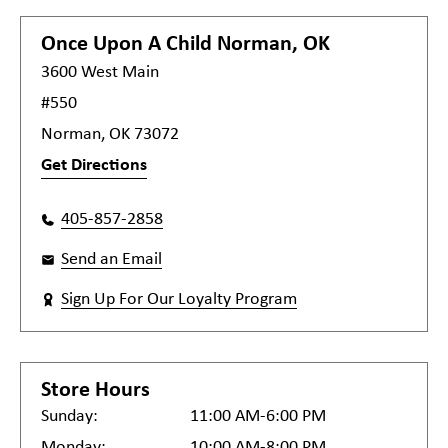
Once Upon A Child
Norman, OK
3600 West Main
#550
Norman, OK 73072
Get Directions
405-857-2858
Send an Email
Sign Up For Our Loyalty Program
Store Hours
Sunday:
11:00 AM-6:00 PM
Monday:
10:00 AM-8:00 PM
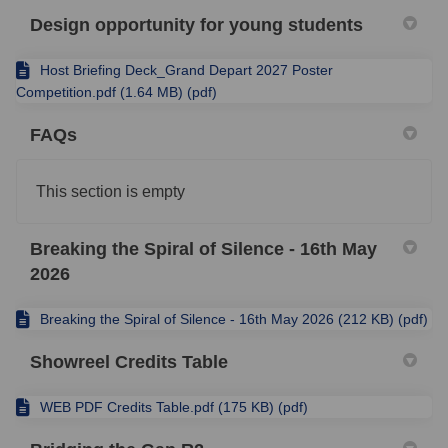
Design opportunity for young students
Host Briefing Deck_Grand Depart 2027 Poster
Competition.pdf (1.64 MB) (pdf)
FAQs
This section is empty
Breaking the Spiral of Silence - 16th May
2026
Breaking the Spiral of Silence - 16th May 2026 (212 KB) (pdf)
Showreel Credits Table
WEB PDF Credits Table.pdf (175 KB) (pdf)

What this task involves →
Turn the part of the material that runs from the line containing "Design opportunity for young students" through the end into a numbered list, omitting blank lines.

Task response →
1. Design opportunity for young students
2. Host Briefing Deck_Grand Depart 2027 Poster
3. Competition.pdf (1.64 MB) (pdf)
4. FAQs
5. This section is empty
6. Breaking the Spiral of Silence - 16th May
7. 2026
8. Breaking the Spiral of Silence - 16th May 2026 (212 KB) (pdf)
9. Showreel Credits Table
10. WEB PDF Credits Table.pdf (175 KB) (pdf)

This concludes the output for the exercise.